- **TASK**: From the records below, output exactly the lines running from the line containing "right elbow: (349, 291)" through the line containing "right wrist: (591, 318)", and no others.

(GIVEN ENTRIES Opens)

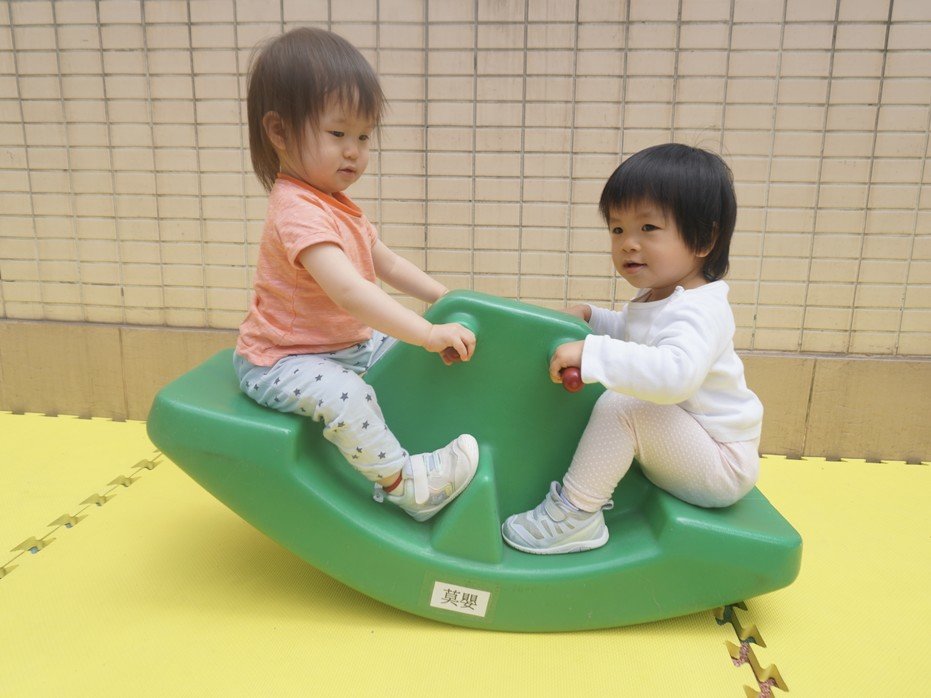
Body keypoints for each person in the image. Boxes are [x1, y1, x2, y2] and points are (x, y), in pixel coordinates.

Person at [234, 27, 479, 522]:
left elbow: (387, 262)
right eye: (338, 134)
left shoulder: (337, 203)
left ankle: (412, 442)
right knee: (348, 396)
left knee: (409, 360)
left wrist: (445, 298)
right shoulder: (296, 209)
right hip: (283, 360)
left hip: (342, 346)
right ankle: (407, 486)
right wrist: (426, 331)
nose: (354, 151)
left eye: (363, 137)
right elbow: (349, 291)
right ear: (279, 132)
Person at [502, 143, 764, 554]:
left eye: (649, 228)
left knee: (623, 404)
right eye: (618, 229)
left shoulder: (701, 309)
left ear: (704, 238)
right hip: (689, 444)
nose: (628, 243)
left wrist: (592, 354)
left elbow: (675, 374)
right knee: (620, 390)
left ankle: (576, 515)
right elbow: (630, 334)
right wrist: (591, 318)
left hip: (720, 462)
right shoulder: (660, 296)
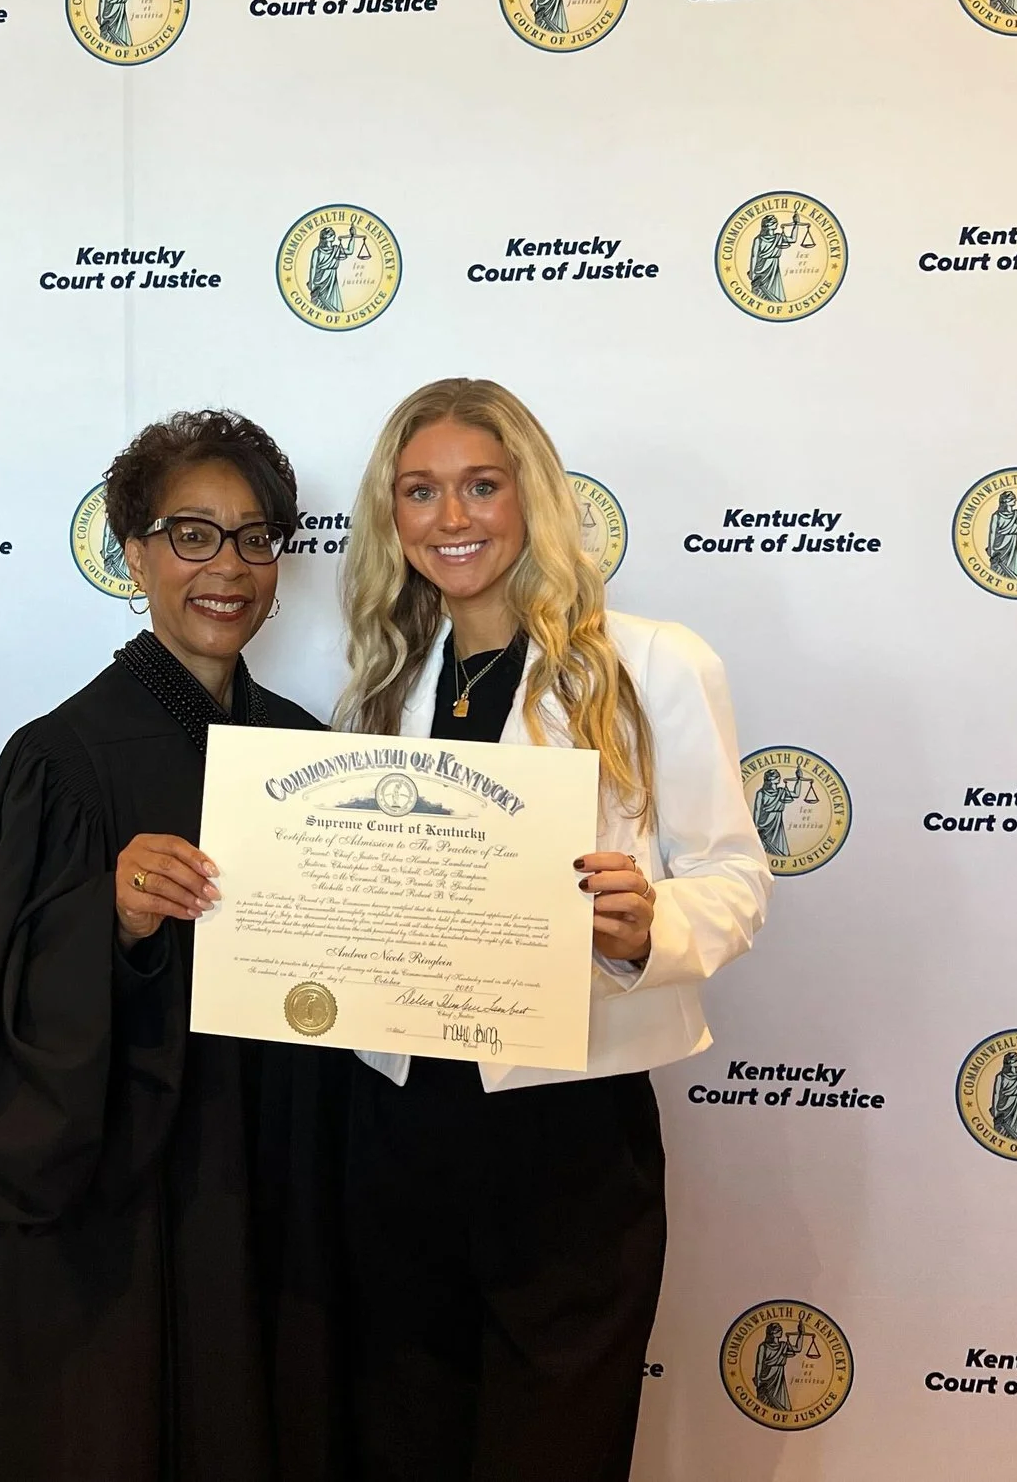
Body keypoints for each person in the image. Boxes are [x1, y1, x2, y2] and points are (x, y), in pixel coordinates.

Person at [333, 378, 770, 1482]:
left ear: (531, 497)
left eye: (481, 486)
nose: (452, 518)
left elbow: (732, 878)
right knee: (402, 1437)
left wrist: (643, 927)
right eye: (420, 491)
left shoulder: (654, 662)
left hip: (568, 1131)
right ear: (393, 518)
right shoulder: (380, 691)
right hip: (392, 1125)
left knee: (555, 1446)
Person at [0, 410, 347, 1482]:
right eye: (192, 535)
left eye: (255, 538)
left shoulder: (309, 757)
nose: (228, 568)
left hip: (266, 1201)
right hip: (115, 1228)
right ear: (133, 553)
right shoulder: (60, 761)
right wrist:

(GIVEN ENTRIES Closes)

- **RESPONSE TO THIS EXERCISE**:
right elbow: (349, 291)
right ear: (279, 132)
Person at [502, 143, 764, 554]:
left eye: (649, 228)
left knee: (623, 404)
right eye: (618, 229)
left shoulder: (701, 309)
left ear: (704, 238)
right hip: (689, 444)
nose: (628, 243)
left wrist: (592, 354)
left elbow: (675, 374)
right knee: (620, 390)
left ankle: (576, 515)
right elbow: (630, 334)
right wrist: (591, 318)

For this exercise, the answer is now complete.